**PROBLEM DETAILS**
Determine how many lines in the items below contain the word "into", and reply with that number alone.

**DATA TO PROCESS**
___

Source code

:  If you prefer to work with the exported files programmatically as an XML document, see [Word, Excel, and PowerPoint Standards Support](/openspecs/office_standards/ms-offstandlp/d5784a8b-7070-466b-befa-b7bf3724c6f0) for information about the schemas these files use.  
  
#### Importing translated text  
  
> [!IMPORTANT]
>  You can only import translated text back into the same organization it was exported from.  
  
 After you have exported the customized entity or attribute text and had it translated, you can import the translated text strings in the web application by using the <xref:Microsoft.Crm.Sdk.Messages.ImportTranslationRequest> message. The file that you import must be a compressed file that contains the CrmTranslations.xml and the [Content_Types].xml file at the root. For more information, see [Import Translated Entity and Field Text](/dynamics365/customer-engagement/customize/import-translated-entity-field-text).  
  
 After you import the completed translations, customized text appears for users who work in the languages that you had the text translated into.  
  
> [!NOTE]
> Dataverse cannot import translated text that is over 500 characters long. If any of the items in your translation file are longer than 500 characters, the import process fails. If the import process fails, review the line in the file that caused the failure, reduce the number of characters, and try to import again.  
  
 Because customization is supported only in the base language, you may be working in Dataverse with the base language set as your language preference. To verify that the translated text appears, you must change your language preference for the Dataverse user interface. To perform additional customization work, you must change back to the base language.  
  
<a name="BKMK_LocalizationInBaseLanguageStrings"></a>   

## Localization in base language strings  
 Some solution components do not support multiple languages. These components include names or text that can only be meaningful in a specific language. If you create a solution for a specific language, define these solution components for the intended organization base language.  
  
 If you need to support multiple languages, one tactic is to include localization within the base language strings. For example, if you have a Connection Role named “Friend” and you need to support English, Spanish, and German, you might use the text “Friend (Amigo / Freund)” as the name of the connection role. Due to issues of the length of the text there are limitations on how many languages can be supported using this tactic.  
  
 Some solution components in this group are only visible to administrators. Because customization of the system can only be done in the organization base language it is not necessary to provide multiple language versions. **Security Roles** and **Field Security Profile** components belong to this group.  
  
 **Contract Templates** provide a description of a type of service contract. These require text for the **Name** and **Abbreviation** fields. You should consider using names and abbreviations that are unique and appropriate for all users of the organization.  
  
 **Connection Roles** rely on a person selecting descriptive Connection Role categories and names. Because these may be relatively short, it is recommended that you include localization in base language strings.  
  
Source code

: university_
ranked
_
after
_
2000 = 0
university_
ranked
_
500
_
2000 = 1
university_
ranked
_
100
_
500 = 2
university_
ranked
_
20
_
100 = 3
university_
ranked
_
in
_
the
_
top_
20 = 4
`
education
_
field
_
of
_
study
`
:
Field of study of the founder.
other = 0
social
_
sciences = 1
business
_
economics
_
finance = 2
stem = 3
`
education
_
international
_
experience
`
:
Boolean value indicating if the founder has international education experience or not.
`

___

**ANSWER SPACE**
2